При использовании инструмента kadmin.local подразумевается, что этот инструмент вызывается с защищенного сервера Kerberos,
поэтому инструмент не требует логинов и паролей, и автоматически получает все полномочия для администрирования сервиса Kerberos.

Инструмент вызывается из командной строки командой 

kadmin.local

После вызова инструмента можно ввести симовл "вопросительный знак", в ответ на это будет выдана подсказка по списку команд.

Добавим нового принципала admin/admin командой addprinc:

kadmin.local: addprinc admin/admin

После ввода команды будет запрошен пароль для создаваемого принципала.

Выход из инструмента kadmin.local осуществляется командой quit.

После создания принципала admin/admin его можно использовать для администрирования сервера Kerberos с удалённых компьютеров с помощью инструмента командной строки  kadmin.
Этот инструмент аналогичен инстрменту kadmin.local, однако рассчитан на удалённое подключение, и требует авторизации пользователя через указание принципала и ввод пароля:

kadmin -p admin/admin

Настройка DNS для автоматизации подключения клиентов

Для автоматического получения клиентами адреса сервера Kerberos можно использовать специальные настройки сервера DNS: служебные записи (SRV-записи).
Пример таких записей для службы Kerberos см. в статье про сервер DNS

Установка пакетов (клиент)

Клиентский пакет Kerberos krb5-user входит в дистрибутивы ОС ОН Орёл и ОС СН Смоленск, но по умолчанию не устанавливается. Пакет может быть установлен с помощью графического менеджера пакетов
или из командной строки командой

apt install krb5-user

При установке пакета krb5-user, кроме самого пакета, автоматически будет установлен пакет krb5-config для настройки клиента

Настройка клиентов


Если Kerberos предполагается использовать с контроллером домена Samba AD DC,
для настройки клиентов следует использовать копию конфигурационного файла /var/lib/samba/krb5.conf, 
автоматически создаваемого при процедуре назначения Samba
Кроме того, в сети должны быть правильно настроены и работать службы DNS и DHCP.

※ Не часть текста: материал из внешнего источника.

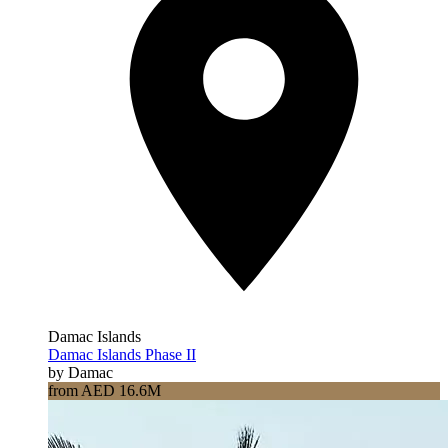
Damac Islands
Damac Islands Phase II
by Damac
from AED 16.6M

Настройка клиента Kerberos выполняется командой

dpkg-reconfigure krb5-config

При этом команда

  • Попросит указать имя домена (в нашем примере - ASTRADOMAIN.RU);
  • Задаст вопрос о необходимости указать сервер(ы) Kerberos в файле конфигурации клиента /etc/krb5.conf.
    Если ответить "да", то программа попросит ввести имена сервера (серверов) Kerberos 
    Если DNS уже настроен (см "Настройка DNS для автоматизации подключения клиентов"), можно просто ответить "нет".

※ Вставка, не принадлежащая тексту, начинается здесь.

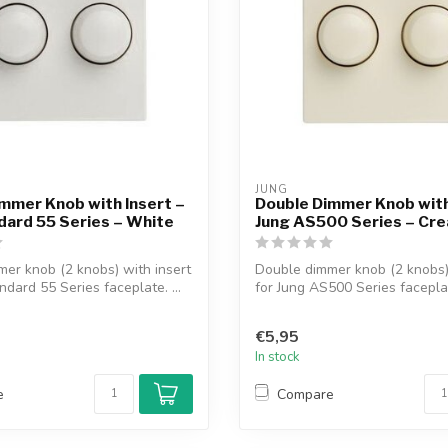
JUNG
mmer Knob with Insert –
Double Dimmer Knob with
dard 55 Series – White
Jung AS500 Series – Cr
er knob (2 knobs) with insert
Double dimmer knob (2 knobs) 
ndard 55 Series faceplate. ...
for Jung AS500 Series faceplat
€5,95
In stock
e
Compare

После завершения работы программы настройки результат настройки можно проверить получением принципала.
Команда kinit должна выполняться без ошибок:

kinit admin/admin

Проверить содержимое полученного принципала можно командой

klist

Настройка авторизации клиентов через Kerberos

Для обеспечения возможности авторизации пользователей через Kerberos требуется дополнительно установить пакет libpam-krb5:

apt install libpam-krb5

После установки пакета необходимые модули авторизации будут автоматически добавлены в стек авторизации PAM.